Natürlich ist nichts mehr so wie im 17. Jahrhundert – wir haben viel mehr Treibhausgas in der Atmosphäre. Und es wird interessant sein zu verfolgen, wie sich terrestrische und solare Einflüsse gegenseitig beeinflussen.

Dies sind vielversprechende Forschungen – eine neue Einsicht in unsere Sonne mit Vorhersagen bzgl. ihres zukünftigen Verhaltens. Trotzdem beklagt Prof. Zharkova, dass einige Klimatologen ihr ihre Forschungen übelnehmen.

Prof. Valentina Zharkova:

Einige von ihnen waren wohlwollend und diskutierten darüber. Aber einige andere waren ziemlich – ich würde sagen – aufdringlich [pushy]. Sie haben versucht, uns ruhig zu stellen. Einige von ihnen kontaktierten die Royal Astronomic Society und forderten hinter unserem Rücken, dass diese unsere Presseerklärung zurückziehen soll. Die Royal Astronomic Society antwortete ihnen mit CC an uns und sagte: „Schauen Sie, dies sind Forschungen von den Wissenschaftlern, die wir unterstützen, bitte diskutieren sie dieses Thema mit ihnen“.

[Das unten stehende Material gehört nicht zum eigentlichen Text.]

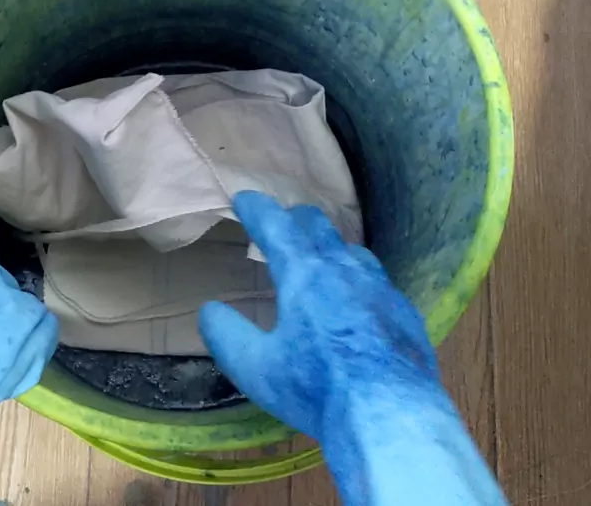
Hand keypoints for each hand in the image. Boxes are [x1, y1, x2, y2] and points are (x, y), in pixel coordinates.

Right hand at [199, 191, 438, 442]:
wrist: (390, 418)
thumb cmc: (315, 389)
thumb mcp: (254, 367)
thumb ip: (226, 334)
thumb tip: (210, 310)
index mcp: (305, 275)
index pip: (277, 226)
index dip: (257, 208)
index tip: (244, 198)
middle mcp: (345, 270)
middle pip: (319, 227)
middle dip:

Es gab dann 8 oder 10 E-Mail-Wechsel, wobei ich meine Punkte beweisen wollte. Und ich sage, ich bin willens zu sehen, was Sie tun, ich bin willens zu erklären, wie wir zu unseren Ergebnissen gekommen sind und was die Sonne uns erklärt hat. Wie sich dies in Bezug auf das Klima auswirkt, haben wir nicht untersucht; wir können diesbezüglich nur Vermutungen anstellen. Also werden wir gerne mit Ihnen zusammenarbeiten und Ihre Daten unseren Ergebnissen hinzufügen. Nehmen Sie also nicht nur Ihre Sonnenflecken, wir können Ihnen unsere Kurve zur Verfügung stellen. Arbeiten Sie mit unser Kurve. Aber das wollten sie nicht und haben es abgelehnt.

Die Arbeit von Prof. Zharkova könnte unsere Fähigkeit, die Sonnenaktivität vorherzusagen, deutlich verbessert haben. Falls wir wirklich in ein neues Maunder-Minimum rutschen, dann sollten wir auch neue Erkenntnisse bezüglich unserer Sonne und deren Einfluss auf unser Klima gewinnen.